Once they complete the process, they ship the game. Companies never send any home console game without the ESRB’s stamp. Certain PC games do slip out, mostly smaller independent titles, from companies that cannot afford the ESRB’s price.
The methods of the ESRB are fuel for critics who believe they do not have the public’s best interest in mind. Since the game companies fund them, they rarely hand out the most reliable rating: AO, for Adults Only. People never see the evaluation for any game console until Grand Theft Auto: San Andreas was found to have hidden content on every commercial copy.
Grand Theft Auto
The GTA series began in 1998. It was crude but innovative. Players are in control of a character completing various jobs, which include murder amongst other things. The series began to grow by word of mouth because of its open-ended nature. It’s considered a virtual sandbox, allowing players to explore freely, killing or not.
It gets released on various consoles, including the Sega Dreamcast, Sony PlayStation, PC, and even the Game Boy Color. A sequel, along with an expansion pack to the original (which added new stages and missions) was released. It wasn’t until Grand Theft Auto III on the PlayStation 2 that parents and Congress began to make their voices heard.
GTA III was a fully 3-D expansion on the concept. The gore and violence were far more realistic with a new viewpoint. Where people play the original version from a top-down perspective, GTA III dropped players down to street level, just behind their character. They were free to do as they wished, whether that was shooting and killing, performing car stunts, racing, putting out fires (after stealing a fire truck), or just exploring.
The game’s missions were the section of the game that caused the most controversy. As a hitman, players were required to kill to advance. The games M rating was doubtful as the title became hard to find due to sales expectations set too low. It was banned in multiple countries, while those that allowed it could barely keep out of gamer’s hands.
It would share a sequel in Grand Theft Auto: Vice City, set in the 1980s. Most of the media attention and gameplay aspects were no different from III. The third and most recent sequel, San Andreas, could very well change the landscape of video games forever.
Hidden Code
A year after the PlayStation 2 version was released, the game made its way onto the PC. A curious hacker, exploring the game’s code, found the hidden game code on the disc that could be unlocked to reveal a secret sex sequence. Within a matter of weeks, people see the content on the home console versions.
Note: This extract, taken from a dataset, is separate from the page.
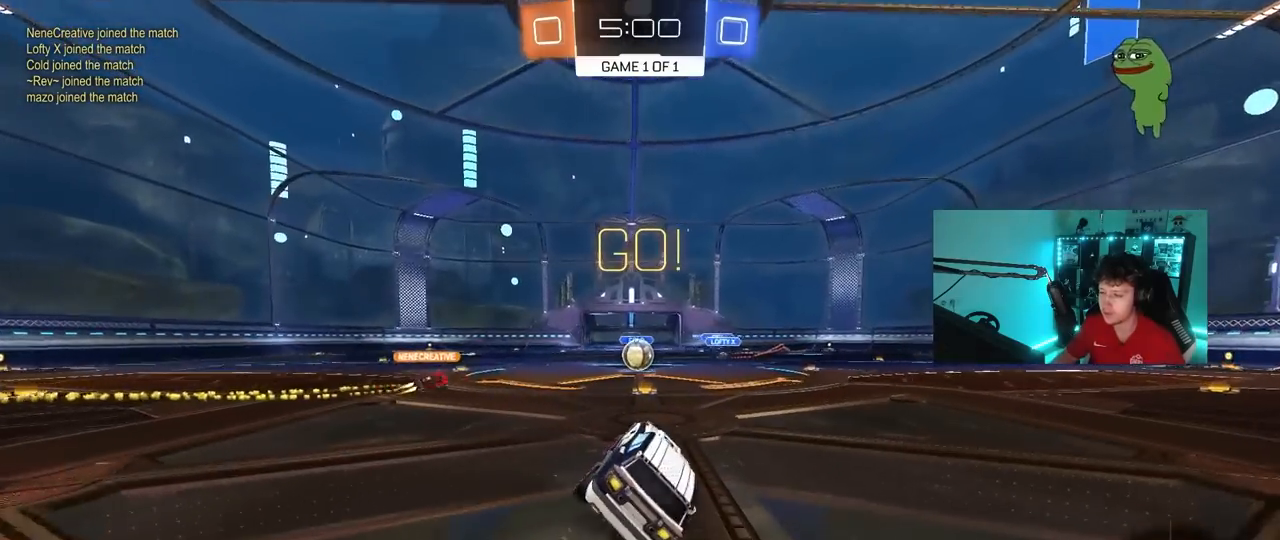
{"keys": ["w"], "mouse": [], "mouse_move": "still", "events": [[167, "w", "down"]]}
It sparked the most extended debate yet, with the most vocal critics of the industry (including attorney Jack Thompson and Senator Leland Yee) pointing out that the ESRB had failed. The actual segment that started the controversy was not accessible through regular play. Players needed to either download a patch to their computers for the PC version or use an external cheat device to access the content on the PlayStation 2.
The mainstream media coverage was intense, forcing the ESRB to re-evaluate the then M rated title, only to revoke it and force a new AO rating. It was a landmark, it was the first time when ESRB changes a game’s rating, and the first AO handed out to a console game. Retailers immediately pulled the title from their shelves, and Rockstar games, the publisher, plans to re-release the title later this year with the content wholly removed to maintain an M rating.
With another set of even more powerful consoles due for release in the next two years, games will become even more realistic, with vivid graphics that will start to rival those in major special effect films. With them will likely come more controversy, and advanced games aimed at the adult crowd, something that has become a growing segment of the population, one so large it has become the key demographic for the industry.